In my privileged, middle-class white woman mindset, I had built my anger and sadness upon an false foundation. In the places where I work and socialize and spend 28 hours of each day running errands for my people, a perfectly-straight, brightly-bleached smile is considered normal.

In the sheltered cocoon of the life I live, teeth have a rubric: They must be lined up in orthodontically-precise rows. They must certainly not have a gap between them, unless you are a celebrity and it is randomly decided that your particular gap meets the subjective definition of "charming." They must not be too big or too small or too pointy or too...toothy.

Now, I get it. I am spending, each month, hours of my work week paying for metal torture devices to rest upon my children's smiles and correct the genetic malformations of their bites. I know there are practical, medical reasons to fix one's canines and molars and incisors. But I also know, from my brief sojourn of living in another country, that it is possible to exist without teeth. It is possible not only to exist but to smile and to eat and to laugh without self-consciousness.

I know teeth are only one example of the ways our brains quietly, insidiously lull our souls into entitlement. We deserve piping hot coffee with precisely four squirts of mocha sauce and you'd-better-believe-that-milk-needs-to-be-skim. We deserve our steak cooked exactly right, and we will let the waiter know if it's not. We deserve wifi that streams our favorite show without buffering. We deserve a grocery-store experience where we don't have to wait more than 5 minutes in line. If we are ever required to stand longer than that, the sighs and eye-rolls and passive aggressive time-checking on our phone should do the trick of letting the cashier know exactly how important and busy we are.

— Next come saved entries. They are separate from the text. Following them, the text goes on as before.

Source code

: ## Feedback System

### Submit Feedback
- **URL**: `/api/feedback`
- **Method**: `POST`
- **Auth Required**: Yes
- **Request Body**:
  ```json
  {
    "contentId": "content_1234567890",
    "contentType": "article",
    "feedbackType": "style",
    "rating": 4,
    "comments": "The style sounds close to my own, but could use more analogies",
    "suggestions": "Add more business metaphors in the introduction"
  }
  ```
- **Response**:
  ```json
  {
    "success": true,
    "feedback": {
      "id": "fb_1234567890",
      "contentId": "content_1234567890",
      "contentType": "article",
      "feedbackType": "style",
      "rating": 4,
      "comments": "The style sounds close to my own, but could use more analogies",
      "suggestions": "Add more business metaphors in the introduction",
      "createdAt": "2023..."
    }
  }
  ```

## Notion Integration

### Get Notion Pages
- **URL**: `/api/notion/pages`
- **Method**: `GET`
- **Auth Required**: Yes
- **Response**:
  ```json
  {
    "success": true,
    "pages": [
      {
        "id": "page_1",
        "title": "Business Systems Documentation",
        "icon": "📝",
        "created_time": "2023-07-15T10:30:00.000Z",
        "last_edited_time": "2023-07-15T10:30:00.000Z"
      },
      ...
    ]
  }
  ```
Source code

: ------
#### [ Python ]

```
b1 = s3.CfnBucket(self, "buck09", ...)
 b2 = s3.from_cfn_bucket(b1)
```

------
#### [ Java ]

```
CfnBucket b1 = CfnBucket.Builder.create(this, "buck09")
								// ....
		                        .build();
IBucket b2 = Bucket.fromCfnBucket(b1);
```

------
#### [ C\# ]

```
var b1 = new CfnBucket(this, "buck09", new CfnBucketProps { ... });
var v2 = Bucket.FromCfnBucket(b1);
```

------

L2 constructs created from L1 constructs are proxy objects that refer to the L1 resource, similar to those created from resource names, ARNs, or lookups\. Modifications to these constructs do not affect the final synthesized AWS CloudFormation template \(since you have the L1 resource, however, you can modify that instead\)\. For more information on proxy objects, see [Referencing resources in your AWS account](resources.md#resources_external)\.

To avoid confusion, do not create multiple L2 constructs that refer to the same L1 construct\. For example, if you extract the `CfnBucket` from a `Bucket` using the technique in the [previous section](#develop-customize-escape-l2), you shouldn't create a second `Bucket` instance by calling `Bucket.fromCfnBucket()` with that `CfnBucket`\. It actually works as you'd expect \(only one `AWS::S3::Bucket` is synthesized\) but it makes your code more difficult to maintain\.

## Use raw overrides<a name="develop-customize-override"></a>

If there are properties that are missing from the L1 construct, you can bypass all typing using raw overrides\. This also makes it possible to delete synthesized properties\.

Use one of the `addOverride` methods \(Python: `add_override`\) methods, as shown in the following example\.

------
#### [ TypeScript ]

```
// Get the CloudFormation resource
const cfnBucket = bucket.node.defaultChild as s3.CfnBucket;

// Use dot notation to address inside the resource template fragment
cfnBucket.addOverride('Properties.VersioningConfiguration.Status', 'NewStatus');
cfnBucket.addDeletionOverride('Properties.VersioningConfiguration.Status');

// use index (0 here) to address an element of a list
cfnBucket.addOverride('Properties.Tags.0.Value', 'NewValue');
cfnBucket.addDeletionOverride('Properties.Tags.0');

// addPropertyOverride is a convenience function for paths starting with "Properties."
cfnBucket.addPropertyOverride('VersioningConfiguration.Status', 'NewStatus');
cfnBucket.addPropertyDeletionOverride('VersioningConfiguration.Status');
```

If I'm honest, I not only live this way, I want to keep living this way. I want to be comfortable and safe and I want my smile to be something people admire in photos. I want my friends to agree with my First World Complaints when I text them my frustrations. But, if I do choose these things, I also choose to shut my mind and my heart, to limit them to my Very North American Standards. I choose to close my ears to the sounds of empty bellies of children in my very own county. I choose to turn away from the woman in front of me at the store, slowly counting out quarters to buy her baby a can of formula, 1. Wishing instead that she would hurry it up and 2. Quietly judging her purchase.

Instead, I can be grateful for the income my family makes that allowed my dental surgery to even be considered an option.

Instead, I can be grateful for the giant metal screw that now rests in my jaw, ready to be adjusted in yet another procedure.

I can be grateful for this one beautiful word that I take for granted in my life: Options. I can celebrate my choices without condemnation, without guilt, without feeling shame that I have those options. But in my choosing, I cannot forget that others will never even entertain such choices, that these very choices are not my right in life but are, in fact, privileges.

And in my choosing, I can decide to live in a way that opens my heart and my wallet to give others options as well. I can practice gratitude for the way others have provided those options for me, and I can pay them forward to others, creating a world where medical procedures and full bellies and clean water and a mouthful of working teeth aren't limited to my circle of the world.

I can be grateful for this sweet man I'll never meet. May his open-hearted smile not just move us, but may it change us as well.